The election of Donald Trump apparently means we should count on a lot more volatility and more uncertainty, too.

Those words were sprinkled throughout financial commentary that appeared just after the election. A firm called Capital Economics, in language that seemed fairly typical, noted that Trump "has repeatedly proven to be a volatile character with a very thin skin. In addition, neither Trump nor many of his inner circle have any experience in government. Those factors suggest to us that uncertainty and market volatility will remain elevated for months, if not years."

That isn't the way the stock market seemed to react the day after the election, of course, with the Dow Jones average surging more than 250 points. Stock investors apparently concluded, at least through one trading session, that Trump's ideas about boosting infrastructure spending and cutting taxes could mean faster economic growth. This same message, on the other hand, spooked the bond market.

Stocks up (today), bonds down. That's volatility. It doesn't cause much sleeplessness here; what does is risk, and it's not the same thing. Unfortunately, sometimes even experienced business writers can't seem to keep from confusing the two.

Volatility is a roller-coaster ride up and down. Risk means the chance of permanently losing your money. Taking a risk that doesn't work out is when one of those roller-coaster cars leaves the tracks and ends up going through the roof of the food truck parked below.

What a lot of these financial analysts and economists probably meant to say is that with a Trump administration about to start running things in Washington, the risks for a lot of businesses have increased.

They have certainly gone up for the owners and managers of businesses with operations, customers or even suppliers outside the United States. In these days, that can mean manufacturers not much bigger than a mom-and-pop operation.

There's no economic policy more closely identified with the unorthodox Trump campaign than his hostility toward globalization and the message that we have been suckers who have lost far more in trade than we've gained.

It's no surprise that Trump's blueprint for the first 100 days in office includes renegotiating or pulling out of the North American Free Trade Agreement, quitting the Trans-Pacific Partnership and labeling China a currency manipulator. These are some of the specific measures apparently designed to recover, through a tougher stand on trade, some of the jobs making things that now get made by workers in China and other places.

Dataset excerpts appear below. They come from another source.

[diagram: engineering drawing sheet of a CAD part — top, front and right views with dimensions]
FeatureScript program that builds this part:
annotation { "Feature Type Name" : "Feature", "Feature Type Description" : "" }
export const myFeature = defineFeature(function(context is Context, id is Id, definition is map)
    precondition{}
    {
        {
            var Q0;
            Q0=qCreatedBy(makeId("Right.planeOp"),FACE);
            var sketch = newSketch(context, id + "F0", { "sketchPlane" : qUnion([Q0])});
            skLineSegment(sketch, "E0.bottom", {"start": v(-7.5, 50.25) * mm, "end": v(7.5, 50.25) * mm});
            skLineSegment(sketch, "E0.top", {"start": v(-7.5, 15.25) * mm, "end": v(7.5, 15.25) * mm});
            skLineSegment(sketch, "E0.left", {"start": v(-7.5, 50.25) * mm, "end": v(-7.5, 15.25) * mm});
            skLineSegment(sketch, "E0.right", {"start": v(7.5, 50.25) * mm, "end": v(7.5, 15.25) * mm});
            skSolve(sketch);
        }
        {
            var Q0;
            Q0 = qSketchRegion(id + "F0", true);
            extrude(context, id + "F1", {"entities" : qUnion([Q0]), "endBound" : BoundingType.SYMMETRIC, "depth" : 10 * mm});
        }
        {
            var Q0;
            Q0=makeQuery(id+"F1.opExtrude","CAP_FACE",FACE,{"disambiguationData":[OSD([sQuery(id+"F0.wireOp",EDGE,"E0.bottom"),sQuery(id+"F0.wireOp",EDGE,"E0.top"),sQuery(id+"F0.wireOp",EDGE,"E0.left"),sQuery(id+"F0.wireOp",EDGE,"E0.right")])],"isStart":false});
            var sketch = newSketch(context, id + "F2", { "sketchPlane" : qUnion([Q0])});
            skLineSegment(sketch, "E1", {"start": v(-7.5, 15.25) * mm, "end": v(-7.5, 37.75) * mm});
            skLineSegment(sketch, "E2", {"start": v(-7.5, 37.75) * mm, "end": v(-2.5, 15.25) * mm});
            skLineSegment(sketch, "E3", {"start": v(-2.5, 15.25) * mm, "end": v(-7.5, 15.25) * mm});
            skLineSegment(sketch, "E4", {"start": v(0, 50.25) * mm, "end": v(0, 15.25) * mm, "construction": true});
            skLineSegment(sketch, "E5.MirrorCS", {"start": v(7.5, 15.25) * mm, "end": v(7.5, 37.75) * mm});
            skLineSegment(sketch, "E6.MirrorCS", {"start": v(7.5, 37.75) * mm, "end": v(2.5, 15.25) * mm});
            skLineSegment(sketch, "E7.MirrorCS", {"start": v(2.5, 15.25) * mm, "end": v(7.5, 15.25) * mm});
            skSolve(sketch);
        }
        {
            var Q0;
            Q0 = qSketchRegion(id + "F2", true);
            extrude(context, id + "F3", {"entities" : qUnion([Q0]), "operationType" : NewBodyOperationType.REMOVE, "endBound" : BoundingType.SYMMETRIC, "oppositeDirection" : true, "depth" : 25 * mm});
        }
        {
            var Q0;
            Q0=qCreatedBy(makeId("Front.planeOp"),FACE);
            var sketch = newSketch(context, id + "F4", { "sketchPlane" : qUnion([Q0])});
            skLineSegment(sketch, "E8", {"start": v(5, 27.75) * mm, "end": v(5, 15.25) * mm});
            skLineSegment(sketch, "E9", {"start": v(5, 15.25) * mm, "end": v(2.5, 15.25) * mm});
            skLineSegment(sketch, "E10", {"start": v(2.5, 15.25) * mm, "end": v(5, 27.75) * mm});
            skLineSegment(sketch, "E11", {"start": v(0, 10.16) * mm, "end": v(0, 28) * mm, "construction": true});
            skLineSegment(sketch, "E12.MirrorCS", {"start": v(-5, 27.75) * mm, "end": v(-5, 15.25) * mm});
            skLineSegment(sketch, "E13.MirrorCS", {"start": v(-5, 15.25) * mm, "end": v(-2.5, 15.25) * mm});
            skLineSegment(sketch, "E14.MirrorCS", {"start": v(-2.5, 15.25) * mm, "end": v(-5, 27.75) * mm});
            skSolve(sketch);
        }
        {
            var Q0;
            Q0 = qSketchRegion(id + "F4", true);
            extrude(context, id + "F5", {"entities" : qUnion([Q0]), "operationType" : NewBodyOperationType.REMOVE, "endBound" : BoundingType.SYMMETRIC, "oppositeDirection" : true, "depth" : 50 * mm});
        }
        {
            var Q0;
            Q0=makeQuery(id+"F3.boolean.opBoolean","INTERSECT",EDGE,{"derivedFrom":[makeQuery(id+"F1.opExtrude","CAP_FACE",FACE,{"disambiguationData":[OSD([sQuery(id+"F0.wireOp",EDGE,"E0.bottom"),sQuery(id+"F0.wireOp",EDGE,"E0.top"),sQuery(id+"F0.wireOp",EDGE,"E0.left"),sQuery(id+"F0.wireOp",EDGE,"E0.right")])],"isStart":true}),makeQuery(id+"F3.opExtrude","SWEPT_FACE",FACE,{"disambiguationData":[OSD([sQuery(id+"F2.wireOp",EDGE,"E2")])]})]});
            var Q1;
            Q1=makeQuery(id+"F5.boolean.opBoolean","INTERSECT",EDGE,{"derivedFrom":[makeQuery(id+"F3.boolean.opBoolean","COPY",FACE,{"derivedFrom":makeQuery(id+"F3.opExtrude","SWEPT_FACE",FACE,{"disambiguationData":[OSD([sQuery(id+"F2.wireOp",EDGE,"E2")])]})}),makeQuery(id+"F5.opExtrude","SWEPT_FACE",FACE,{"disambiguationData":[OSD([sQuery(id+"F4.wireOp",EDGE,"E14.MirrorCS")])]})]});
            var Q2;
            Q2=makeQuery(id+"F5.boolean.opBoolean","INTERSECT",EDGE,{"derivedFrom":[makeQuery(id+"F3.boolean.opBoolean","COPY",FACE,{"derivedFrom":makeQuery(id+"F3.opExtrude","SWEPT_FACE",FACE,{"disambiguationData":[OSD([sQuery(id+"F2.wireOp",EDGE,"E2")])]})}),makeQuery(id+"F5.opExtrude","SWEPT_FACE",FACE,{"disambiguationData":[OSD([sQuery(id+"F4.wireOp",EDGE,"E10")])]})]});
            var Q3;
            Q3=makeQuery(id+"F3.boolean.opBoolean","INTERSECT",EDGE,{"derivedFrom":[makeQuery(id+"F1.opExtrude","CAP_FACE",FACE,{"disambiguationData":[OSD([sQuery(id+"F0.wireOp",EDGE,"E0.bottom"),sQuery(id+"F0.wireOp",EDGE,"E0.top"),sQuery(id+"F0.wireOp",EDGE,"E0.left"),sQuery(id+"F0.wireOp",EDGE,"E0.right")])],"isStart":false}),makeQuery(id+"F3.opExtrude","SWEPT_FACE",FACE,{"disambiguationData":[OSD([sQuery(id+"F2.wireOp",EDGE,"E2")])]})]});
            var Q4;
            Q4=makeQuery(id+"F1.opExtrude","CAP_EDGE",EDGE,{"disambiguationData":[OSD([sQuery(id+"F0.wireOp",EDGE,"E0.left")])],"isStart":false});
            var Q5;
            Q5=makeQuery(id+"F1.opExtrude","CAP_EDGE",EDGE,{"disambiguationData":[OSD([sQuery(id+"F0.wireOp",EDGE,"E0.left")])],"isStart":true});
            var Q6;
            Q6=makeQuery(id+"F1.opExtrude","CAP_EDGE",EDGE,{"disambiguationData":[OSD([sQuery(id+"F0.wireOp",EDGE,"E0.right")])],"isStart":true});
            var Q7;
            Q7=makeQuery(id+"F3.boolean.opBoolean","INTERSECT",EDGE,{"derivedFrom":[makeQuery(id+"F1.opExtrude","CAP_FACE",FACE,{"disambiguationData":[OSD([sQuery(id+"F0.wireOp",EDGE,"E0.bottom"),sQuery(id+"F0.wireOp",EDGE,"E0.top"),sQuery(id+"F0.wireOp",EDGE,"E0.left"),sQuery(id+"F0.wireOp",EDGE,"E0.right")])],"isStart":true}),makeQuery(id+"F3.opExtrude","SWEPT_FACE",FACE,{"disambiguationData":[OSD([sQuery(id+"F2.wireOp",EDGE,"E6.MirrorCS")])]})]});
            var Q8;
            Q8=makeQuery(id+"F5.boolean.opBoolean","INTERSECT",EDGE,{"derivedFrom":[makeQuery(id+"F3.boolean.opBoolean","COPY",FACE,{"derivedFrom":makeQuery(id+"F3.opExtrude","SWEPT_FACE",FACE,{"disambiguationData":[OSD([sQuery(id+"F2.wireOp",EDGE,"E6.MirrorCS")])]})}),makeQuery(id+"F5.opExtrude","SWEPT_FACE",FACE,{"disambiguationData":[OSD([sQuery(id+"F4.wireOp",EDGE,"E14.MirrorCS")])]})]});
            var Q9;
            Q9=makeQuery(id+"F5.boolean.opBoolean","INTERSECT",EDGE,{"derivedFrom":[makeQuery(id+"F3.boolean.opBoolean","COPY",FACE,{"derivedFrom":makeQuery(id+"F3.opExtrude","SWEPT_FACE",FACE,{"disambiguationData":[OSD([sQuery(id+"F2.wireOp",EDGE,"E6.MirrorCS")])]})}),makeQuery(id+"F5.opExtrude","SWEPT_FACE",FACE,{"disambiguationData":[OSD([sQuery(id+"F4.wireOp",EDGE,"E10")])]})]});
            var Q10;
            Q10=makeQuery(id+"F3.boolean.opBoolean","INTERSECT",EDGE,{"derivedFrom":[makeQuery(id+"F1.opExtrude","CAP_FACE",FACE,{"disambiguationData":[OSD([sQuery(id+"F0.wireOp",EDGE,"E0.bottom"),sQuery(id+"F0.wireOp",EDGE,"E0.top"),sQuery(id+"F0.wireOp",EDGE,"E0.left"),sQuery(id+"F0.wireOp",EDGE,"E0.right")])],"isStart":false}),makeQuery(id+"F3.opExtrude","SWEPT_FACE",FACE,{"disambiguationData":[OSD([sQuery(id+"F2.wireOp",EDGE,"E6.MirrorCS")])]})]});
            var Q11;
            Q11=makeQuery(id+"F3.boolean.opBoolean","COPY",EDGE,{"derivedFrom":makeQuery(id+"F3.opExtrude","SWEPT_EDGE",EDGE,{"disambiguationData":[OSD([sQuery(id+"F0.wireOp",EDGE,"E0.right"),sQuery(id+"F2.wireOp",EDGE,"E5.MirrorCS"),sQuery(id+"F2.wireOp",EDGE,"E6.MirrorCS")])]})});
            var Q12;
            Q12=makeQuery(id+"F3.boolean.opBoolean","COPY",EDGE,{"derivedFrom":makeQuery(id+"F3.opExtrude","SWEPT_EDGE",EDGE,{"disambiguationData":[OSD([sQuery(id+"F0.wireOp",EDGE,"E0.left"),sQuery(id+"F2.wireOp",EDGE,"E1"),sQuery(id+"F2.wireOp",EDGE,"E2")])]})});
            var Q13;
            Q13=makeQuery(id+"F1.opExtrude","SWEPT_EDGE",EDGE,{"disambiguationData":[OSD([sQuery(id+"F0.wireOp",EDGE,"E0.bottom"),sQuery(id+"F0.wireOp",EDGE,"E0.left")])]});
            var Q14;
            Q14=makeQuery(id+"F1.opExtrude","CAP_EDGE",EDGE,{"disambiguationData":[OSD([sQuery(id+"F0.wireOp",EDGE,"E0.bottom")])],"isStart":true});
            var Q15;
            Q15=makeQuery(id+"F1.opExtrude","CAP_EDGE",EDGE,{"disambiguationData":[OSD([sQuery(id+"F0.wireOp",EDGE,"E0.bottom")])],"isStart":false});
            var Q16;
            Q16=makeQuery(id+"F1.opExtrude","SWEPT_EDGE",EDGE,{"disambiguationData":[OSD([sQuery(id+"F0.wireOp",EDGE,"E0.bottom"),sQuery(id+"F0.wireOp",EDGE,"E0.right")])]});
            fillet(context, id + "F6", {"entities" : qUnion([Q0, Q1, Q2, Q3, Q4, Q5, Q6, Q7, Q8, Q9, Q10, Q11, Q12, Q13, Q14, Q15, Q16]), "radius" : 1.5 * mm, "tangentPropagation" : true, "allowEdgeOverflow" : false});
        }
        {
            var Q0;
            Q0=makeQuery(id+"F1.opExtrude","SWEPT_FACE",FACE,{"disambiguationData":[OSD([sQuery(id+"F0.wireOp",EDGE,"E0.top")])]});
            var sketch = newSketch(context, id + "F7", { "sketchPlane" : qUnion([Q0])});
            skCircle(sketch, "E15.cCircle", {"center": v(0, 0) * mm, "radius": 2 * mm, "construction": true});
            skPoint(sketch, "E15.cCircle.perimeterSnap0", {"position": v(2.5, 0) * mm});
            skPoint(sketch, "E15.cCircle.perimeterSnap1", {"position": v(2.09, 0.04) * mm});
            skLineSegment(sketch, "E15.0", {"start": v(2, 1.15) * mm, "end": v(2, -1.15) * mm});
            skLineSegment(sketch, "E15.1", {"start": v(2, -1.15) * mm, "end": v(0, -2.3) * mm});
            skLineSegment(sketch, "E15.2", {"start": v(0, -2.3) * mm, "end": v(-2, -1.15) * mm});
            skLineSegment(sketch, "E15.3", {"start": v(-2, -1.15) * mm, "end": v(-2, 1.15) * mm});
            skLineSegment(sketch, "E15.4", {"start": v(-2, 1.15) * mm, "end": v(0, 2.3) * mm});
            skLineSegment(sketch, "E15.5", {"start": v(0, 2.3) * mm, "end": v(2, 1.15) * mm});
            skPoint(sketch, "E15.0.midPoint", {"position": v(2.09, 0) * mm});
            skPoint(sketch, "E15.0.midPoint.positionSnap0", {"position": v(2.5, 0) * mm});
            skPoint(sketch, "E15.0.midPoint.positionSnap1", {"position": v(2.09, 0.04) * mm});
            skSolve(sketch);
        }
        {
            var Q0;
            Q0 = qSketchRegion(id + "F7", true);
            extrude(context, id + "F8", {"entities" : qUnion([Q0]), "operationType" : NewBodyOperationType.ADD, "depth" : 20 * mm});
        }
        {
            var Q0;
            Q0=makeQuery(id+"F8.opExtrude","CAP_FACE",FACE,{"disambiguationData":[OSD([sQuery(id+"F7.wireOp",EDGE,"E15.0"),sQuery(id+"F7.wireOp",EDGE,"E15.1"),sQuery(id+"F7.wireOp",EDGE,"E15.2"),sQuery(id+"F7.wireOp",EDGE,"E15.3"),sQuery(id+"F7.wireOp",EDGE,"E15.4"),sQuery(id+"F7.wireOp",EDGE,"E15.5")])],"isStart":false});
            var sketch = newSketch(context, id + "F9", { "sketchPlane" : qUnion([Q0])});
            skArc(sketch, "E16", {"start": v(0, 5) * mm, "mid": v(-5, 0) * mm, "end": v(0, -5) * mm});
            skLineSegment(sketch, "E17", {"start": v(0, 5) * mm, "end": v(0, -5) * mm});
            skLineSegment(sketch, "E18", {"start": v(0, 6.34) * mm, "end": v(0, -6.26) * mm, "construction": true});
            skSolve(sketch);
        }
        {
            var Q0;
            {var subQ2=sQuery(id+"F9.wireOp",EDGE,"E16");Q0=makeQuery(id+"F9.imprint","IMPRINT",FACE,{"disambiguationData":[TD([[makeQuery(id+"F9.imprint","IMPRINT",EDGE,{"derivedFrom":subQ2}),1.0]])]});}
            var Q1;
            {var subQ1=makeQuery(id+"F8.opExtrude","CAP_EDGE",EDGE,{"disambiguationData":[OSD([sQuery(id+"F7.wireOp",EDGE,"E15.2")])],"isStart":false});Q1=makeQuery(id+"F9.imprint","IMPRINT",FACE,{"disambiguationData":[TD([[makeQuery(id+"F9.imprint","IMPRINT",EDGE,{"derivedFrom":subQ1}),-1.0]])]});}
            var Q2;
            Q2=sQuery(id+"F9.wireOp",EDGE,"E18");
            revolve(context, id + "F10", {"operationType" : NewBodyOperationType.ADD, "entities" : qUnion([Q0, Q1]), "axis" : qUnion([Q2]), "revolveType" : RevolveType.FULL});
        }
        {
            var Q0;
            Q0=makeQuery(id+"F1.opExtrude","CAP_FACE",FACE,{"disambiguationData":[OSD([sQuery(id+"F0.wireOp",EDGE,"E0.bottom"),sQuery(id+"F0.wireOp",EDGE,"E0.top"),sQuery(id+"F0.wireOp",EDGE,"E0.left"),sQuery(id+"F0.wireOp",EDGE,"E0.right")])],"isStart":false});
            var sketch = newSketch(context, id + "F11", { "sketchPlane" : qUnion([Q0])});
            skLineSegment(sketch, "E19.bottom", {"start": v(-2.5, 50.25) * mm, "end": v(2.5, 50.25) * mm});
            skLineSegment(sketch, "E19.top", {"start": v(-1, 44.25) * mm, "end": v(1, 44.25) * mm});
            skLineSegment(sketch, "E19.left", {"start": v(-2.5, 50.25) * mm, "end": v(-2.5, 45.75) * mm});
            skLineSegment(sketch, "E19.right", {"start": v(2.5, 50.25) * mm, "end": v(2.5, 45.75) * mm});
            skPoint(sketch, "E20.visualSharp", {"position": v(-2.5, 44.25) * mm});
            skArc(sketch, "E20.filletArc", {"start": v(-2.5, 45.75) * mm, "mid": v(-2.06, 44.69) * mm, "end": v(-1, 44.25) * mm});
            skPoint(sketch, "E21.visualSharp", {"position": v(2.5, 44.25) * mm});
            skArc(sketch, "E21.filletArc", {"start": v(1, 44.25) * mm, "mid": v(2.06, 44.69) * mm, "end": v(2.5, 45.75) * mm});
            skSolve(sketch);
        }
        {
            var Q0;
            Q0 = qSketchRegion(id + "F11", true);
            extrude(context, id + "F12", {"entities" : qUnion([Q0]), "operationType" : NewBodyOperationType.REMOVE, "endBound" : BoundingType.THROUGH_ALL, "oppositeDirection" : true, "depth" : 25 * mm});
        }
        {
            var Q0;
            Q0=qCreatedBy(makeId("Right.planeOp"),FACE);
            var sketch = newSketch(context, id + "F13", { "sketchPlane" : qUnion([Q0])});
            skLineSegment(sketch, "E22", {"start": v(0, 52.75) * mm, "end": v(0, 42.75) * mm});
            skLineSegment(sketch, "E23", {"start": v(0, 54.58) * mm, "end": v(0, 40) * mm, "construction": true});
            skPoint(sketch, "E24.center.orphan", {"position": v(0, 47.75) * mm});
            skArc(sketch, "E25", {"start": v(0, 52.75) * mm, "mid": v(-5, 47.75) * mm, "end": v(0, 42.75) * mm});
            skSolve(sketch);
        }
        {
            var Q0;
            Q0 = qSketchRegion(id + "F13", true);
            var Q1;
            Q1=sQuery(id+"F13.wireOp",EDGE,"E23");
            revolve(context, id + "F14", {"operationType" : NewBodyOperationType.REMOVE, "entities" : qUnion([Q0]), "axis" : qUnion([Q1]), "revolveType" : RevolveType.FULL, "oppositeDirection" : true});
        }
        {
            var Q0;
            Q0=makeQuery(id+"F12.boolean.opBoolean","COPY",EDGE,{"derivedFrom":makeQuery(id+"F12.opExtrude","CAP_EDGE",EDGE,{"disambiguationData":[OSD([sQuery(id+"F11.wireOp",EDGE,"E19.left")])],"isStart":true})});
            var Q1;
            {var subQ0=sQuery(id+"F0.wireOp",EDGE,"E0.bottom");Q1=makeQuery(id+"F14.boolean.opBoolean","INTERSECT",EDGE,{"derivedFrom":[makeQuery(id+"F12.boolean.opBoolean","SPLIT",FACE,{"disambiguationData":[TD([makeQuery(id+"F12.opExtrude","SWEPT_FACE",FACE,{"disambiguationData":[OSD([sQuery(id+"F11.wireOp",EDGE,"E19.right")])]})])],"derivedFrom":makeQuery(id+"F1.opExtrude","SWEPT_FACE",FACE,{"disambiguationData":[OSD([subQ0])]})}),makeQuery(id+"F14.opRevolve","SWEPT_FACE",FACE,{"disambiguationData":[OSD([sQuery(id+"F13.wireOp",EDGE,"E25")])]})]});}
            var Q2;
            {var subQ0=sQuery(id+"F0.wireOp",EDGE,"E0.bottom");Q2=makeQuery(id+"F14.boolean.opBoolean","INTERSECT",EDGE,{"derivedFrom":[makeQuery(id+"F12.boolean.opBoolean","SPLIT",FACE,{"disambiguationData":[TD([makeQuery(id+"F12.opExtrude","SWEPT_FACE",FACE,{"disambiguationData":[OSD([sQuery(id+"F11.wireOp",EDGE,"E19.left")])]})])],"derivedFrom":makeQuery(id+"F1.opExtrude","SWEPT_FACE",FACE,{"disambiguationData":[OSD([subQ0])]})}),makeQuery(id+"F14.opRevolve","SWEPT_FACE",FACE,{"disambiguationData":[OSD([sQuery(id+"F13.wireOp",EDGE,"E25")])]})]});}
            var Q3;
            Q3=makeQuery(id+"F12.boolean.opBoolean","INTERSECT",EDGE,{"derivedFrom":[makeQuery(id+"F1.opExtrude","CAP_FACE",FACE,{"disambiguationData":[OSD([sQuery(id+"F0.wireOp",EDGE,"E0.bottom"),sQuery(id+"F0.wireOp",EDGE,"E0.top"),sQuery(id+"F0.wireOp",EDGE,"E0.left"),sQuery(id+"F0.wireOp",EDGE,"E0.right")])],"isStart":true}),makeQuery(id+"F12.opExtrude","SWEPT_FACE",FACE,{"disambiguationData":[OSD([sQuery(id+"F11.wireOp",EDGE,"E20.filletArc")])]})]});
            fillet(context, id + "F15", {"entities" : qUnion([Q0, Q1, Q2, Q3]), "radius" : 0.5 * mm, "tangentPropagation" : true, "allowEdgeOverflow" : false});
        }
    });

Yet it's also true that I've yet to read a plausible explanation about how those manufacturing jobs come back no matter what trade policy levers the administration throws. A great example of the challenge comes from the results Wal-Mart has gotten since it volunteered in 2013 to help boost domestic manufacturing by spending an extra $250 billion over 10 years on products made at home.

The maker of a plastic garden owl accepted Wal-Mart's offer to buy a lot more if the owls were built here, an example described by Bloomberg. The company had several dozen people hand-painting and assembling them in China. When production geared up here, its line was so highly automated just two new American jobs were created.

Wal-Mart hoped this program would create 250,000 American jobs. As of last summer, it's created just 7,000.

But if Trump still wants to pursue that elusive goal of returning manufacturing jobs by putting up greater trade barriers, business managers looking ahead at where to invest need to bake some of that additional risk into their plans.

The thinking certainly has to have changed at companies with deep business relationships in Mexico, like Minnetonka-based Cargill. It's been doing business there half a century, and last year it unveiled a new business plan with $170 million in direct investment, financing help for local producers and purchases of Mexican products totaling $4.5 billion. This was a big deal in Mexico, where Cargill has 30 facilities, yet it barely made the papers here.

So halfway into Cargill's multiyear plan a new U.S. president gets elected who wants to redo, if not kill, the basic trade agreements in the region, potentially disrupting the flow of agricultural products and food through long and well-established supply chains. So what does Cargill now spend of what's left of the plan's $170 million?

Well, maybe nothing. In business there's always risk, of course, but the threat of the Trump administration tossing sand into the gearbox of trade with Mexico really does create the possibility of more ways to lose money in Mexico. That means Cargill has to raise the return expectations before it green lights investing any more capital, to compensate for the additional risk.

Just making up numbers here, but if a project looks like it could generate a 12-percent return, last month that may have been just fine. Now that the risk is higher, Cargill is going to have to earn a lot more on the capital invested to compensate for it. Any project at a 12-percent expected return now won't get built.

It's far too soon to say for sure that the Trump administration will go ahead with additional barriers to trade, of course, and that's one reason financial writers are talking about uncertainty nearly as much as they are about volatility.

Perhaps uncertainty is just another way of saying that the risks have increased, yet it's another word that probably should be kept out of a financial analysis. It's only stating the obvious. After all, when have we ever been absolutely certain about what's going to happen next month or next year?

People who don't quite grasp that, who seem to know for certain what's going to happen, are very dangerous when put in charge of a business. People like that seem pretty dangerous to have in charge of economic policy, too.

We will find out soon if that's who we will have in Washington next January.